Brain structure in schizophrenia vs. psychotic bipolar I disorder: A VBM study
Introduction
Brain structural changes have been demonstrated in schizophrenia and bipolar disorder and interest has grown regarding areas of spatial overlap, in particular as both disorders share some clinical features and risk genes (Thaker, 2008). Given that brain structural changes are a putative endophenotype of schizophrenia and possibly bipolar disorder as well, the comparison of changes occurring in both disorders is of particular interest in understanding putative biomarker characteristics, for example with respect to specificity to a particular disorder or symptom characteristics.
Initial comparative studies have suggested that patients with schizophrenia might show volume loss in middle prefrontal and thalamic regions (McIntosh et al., 2004), and in total hippocampal volume (McDonald et al., 2006). Another study suggested more widespread prefrontal and temporal grey matter loss in schizophrenia, but not in bipolar disorder, for which sparing of cortical changes was observed (McDonald et al., 2005).
Subsequently, studies applying voxel-based morphometry (VBM) have been conducted to compare patients with schizophrenia and bipolar disorder. There has been some support from the notion of these initial studies that fronto-temporal grey matter deficits are more extensive in schizophrenia than in (psychotic) bipolar disorder (Brown et al., 2011, Molina et al., 2011, Ivleva et al., 2012, Yuksel et al., 2012), but results have been rather inconclusive for the thalamus and hippocampus, which had been as further focus of earlier studies.
Another approach to compare brain structural changes has been to conduct meta-analyses of VBM studies in these disorders (Bora et al., 2012): the results indicate that the observed changes within the prefrontal areas may differ in location, with schizophrenia showing reductions in dorsolateral prefrontal cortex (DLPFC) and anterior cingulate cortex (ACC) vs. fronto-insular reductions in bipolar disorder. Another aspect of this meta-analysis, which has been highlighted by a subsequent review of meta-analyses by Crow et al., is the issue of laterality (Crow et al., 2013): these authors identified a pattern of diverging laterality, which might be explained by the gender ratio across studies. Indeed, the meta-analysis by Bora et al. shows that the changes in bipolar disorder mostly manifest in the right hemisphere (e.g. right fronto-insular cortex, right subgenual/medial prefrontal, and right ACC/medial prefrontal cortex), while changes in schizophrenia studies more frequently show changes in right hemisphere structures (Bora et al., 2012). Differences in gender composition, esp. higher rates of male patients with schizophrenia, who might show more severe illness, might be a contributing factor.
However, such meta-analyses are limited as they normally do not include direct comparison between schizophrenia and bipolar disorder groups, and because it is also difficult to control for the numerous smaller systematic differences across studies, such as gender imbalance, details of VBM pre-processing and analyses. In fact, the current meta-analyses (Ellison-Wright and Bullmore, 2010, Yu et al., 2010, Bora et al., 2012) do not take into account those original studies (mostly published after these meta-analyses), which directly compare schizophrenia vs. bipolar disorder cohorts, and they do not take into account the heterogeneity within the patient samples (esp. the bipolar cohorts), which often include both bipolar I and II patients, as well as those with and without psychotic symptoms.

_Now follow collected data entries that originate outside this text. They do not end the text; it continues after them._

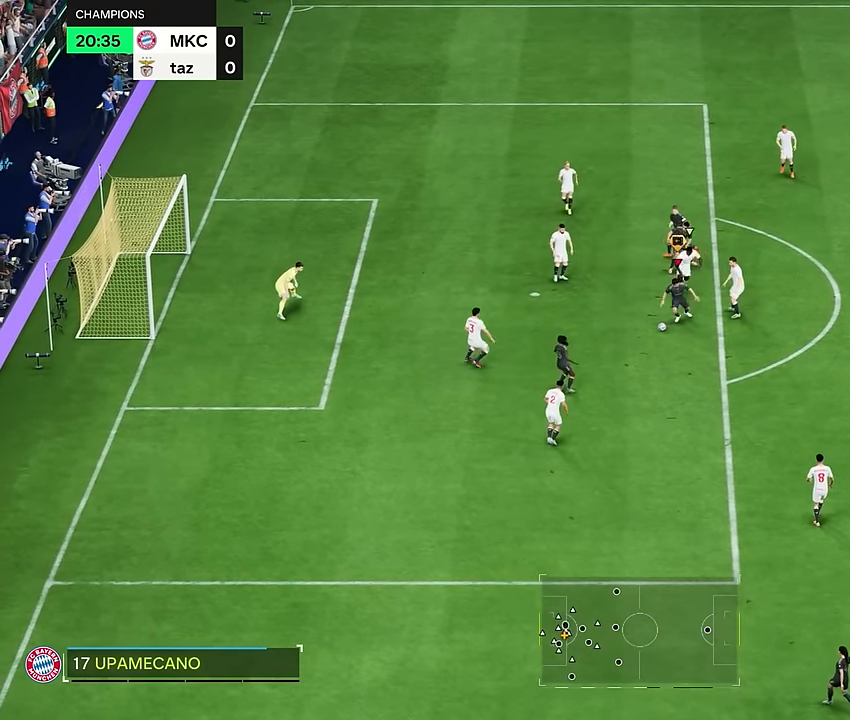
{"buttons": ["CIRCLE"], "left_stick": "left", "right_stick": "center", "events": [[250, "left_stick", "left"], [383, "CIRCLE", "down"]]}
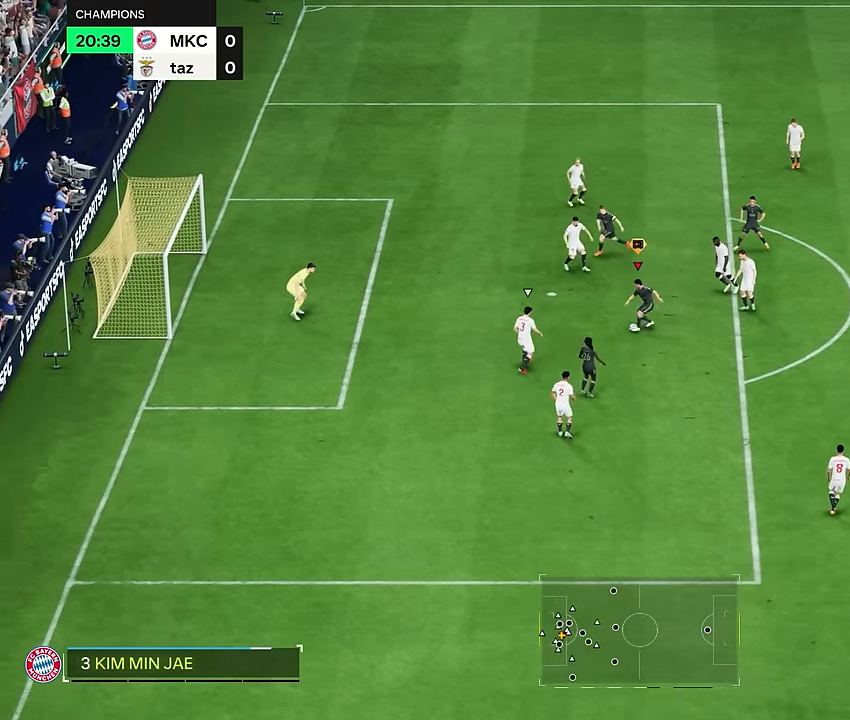
{"buttons": [], "left_stick": "left", "right_stick": "center", "events": [[100, "CIRCLE", "up"]]}
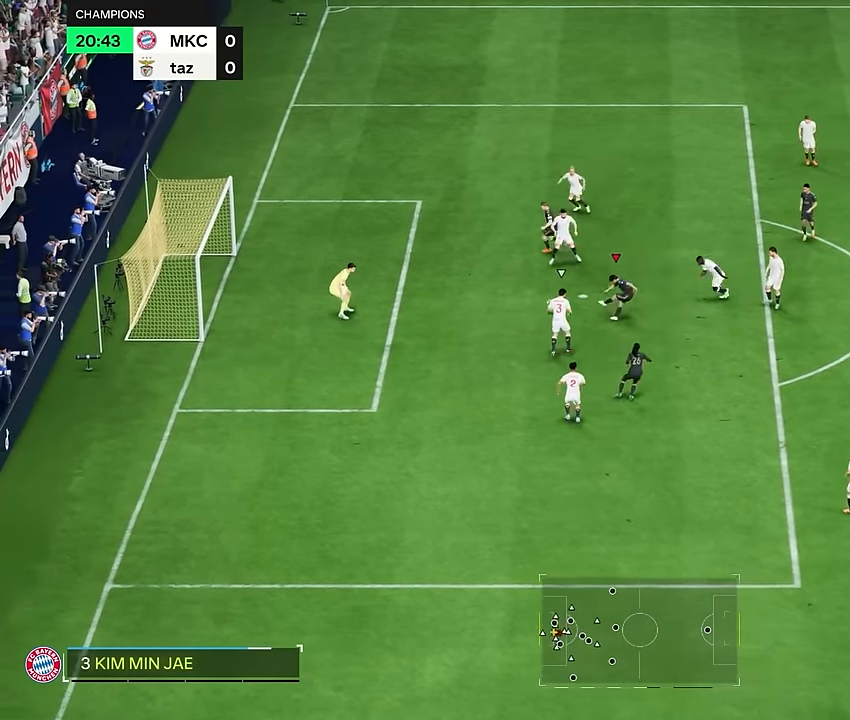
{"buttons": [], "left_stick": "down-left", "right_stick": "center", "events": [[300, "left_stick", "down-left"]]}
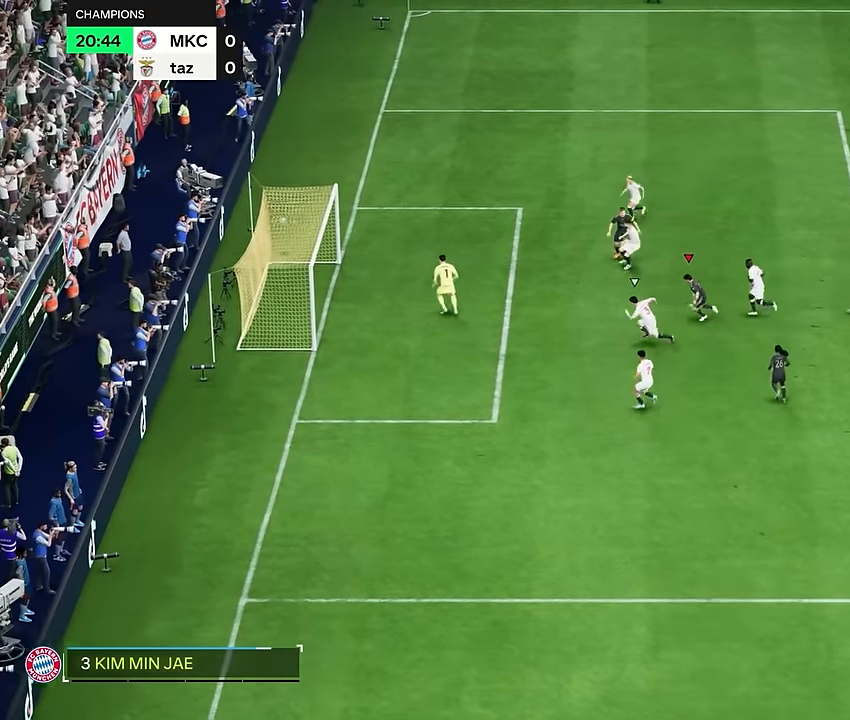
{"buttons": [], "left_stick": "down", "right_stick": "center", "events": [[317, "left_stick", "down"]]}
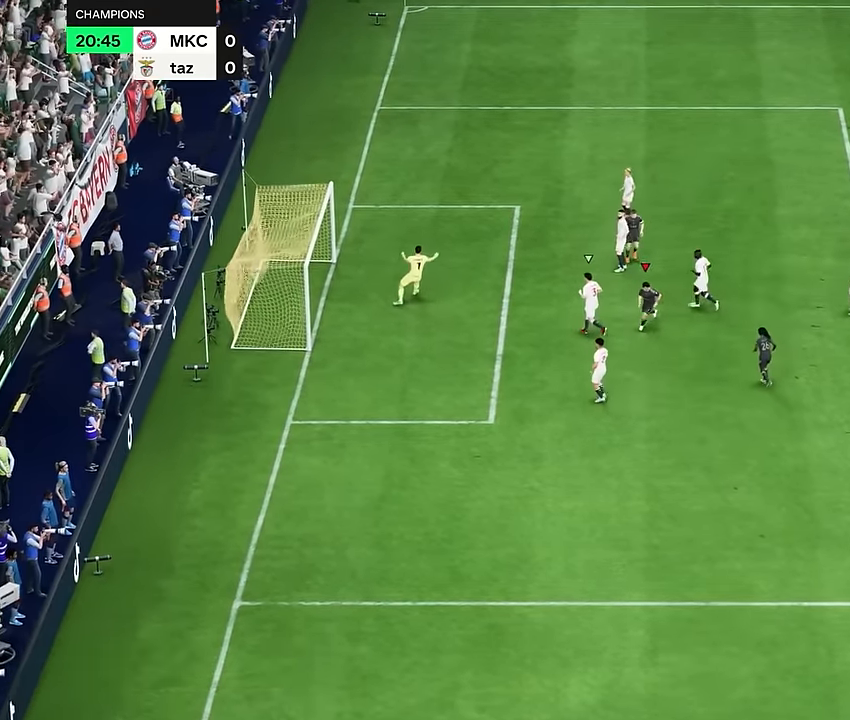
{"buttons": [], "left_stick": "left", "right_stick": "center"}
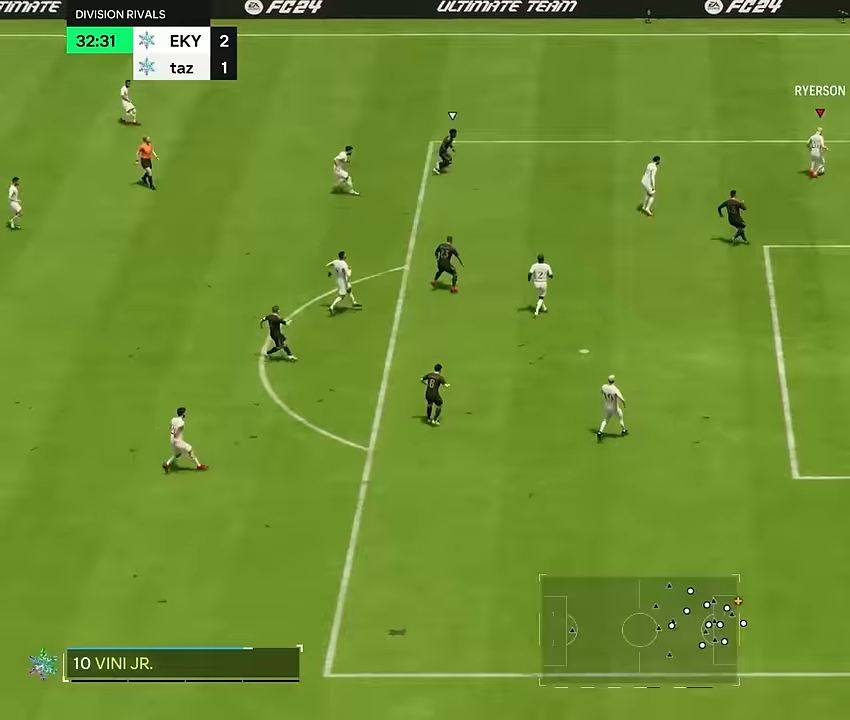
{"buttons": ["SQUARE"], "left_stick": "down-left", "right_stick": "center", "events": [[367, "SQUARE", "down"], [400, "left_stick", "down-left"]]}
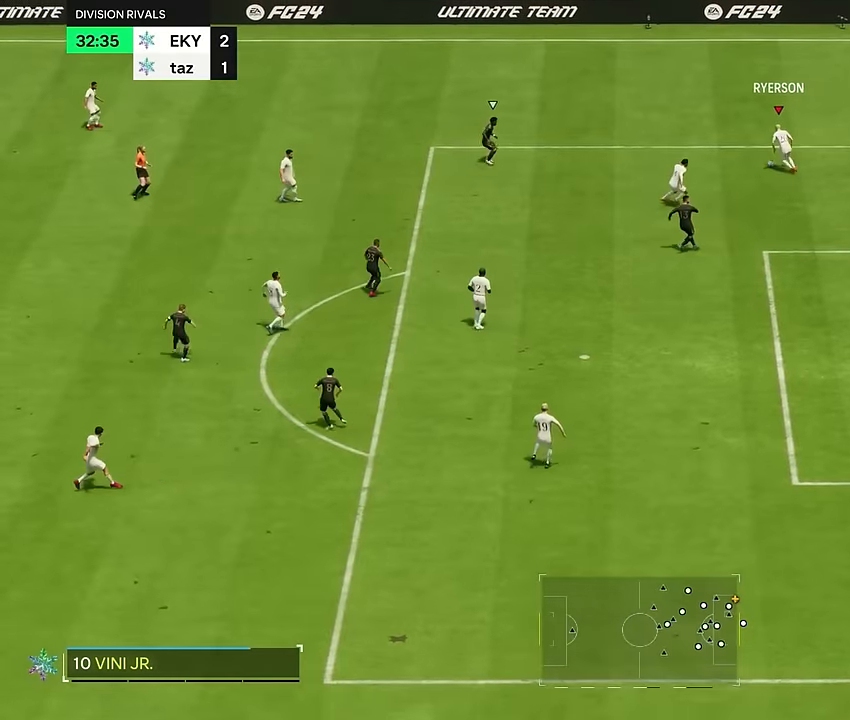
{"buttons": [], "left_stick": "left", "right_stick": "center", "events": [[33, "left_stick", "left"], [67, "SQUARE", "up"]]}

In this study, we aimed to add new insight to the ongoing study of brain structural differences between schizophrenia and bipolar disorder. We focused on comparing schizophrenia patients with a subgroup of bipolar disorder patients with (previous) psychotic symptoms, using an updated version of VBM, as implemented in the VBM8 toolbox, and restricting recruitment of patient to those in remission. Based on the cited previous studies, we hypothesised that schizophrenia patients would show volume reductions in DLPFC, thalamus, and hippocampus, exceeding those seen in (euthymic) bipolar disorder patients.
Section snippets
Subjects
We included a total of 85 subjects, who had provided written informed consent to study protocols approved by the Ethics Committee of the Friedrich-Schiller-University Medical School and in accordance with the current version of the Declaration of Helsinki. We only included subjects able to provide consent to participate in compliance with the Declaration of Helsinki, as well as local and national regulations. Our study included three groups recruited from in-patient, day clinic, and out-patient
Results
The analysis of main effect of diagnosis, as shown in Fig. 1, Table 2 (A) revealed wide-spread effects in multiple frontal, temporal, and thalamic areas.
Contrasting Sz vs. healthy controls, the schizophrenia group showed several areas of cortical deficits, including right dorsolateral prefrontal, bilateral medial prefrontal, bilateral ventrolateral prefrontal and insular cortical areas, left medial temporal, as well as thalamus (bilateral), left superior temporal cortex, and minor right
Discussion
In this VBM study, we compared remitted schizophrenia patients with euthymic bipolar I disorder patients (with previous psychotic symptoms), and healthy controls using VBM. Our findings corroborate the assumption of widespread medial and lateral prefrontal grey matter losses in schizophrenia, but not in bipolar patients. In addition, we provide evidence for insular and thalamic reductions compared to controls, but only for schizophrenia and not bipolar patients.
As mentioned, there is
Role of funding source
The authors declare that the funding institutions had no influence on the analyses carried out and presented here.
Contributors
I.N. and C.G. designed the study.
I.N., K.L., M.D., St.S., and H.S., contributed to patient recruitment and scanning.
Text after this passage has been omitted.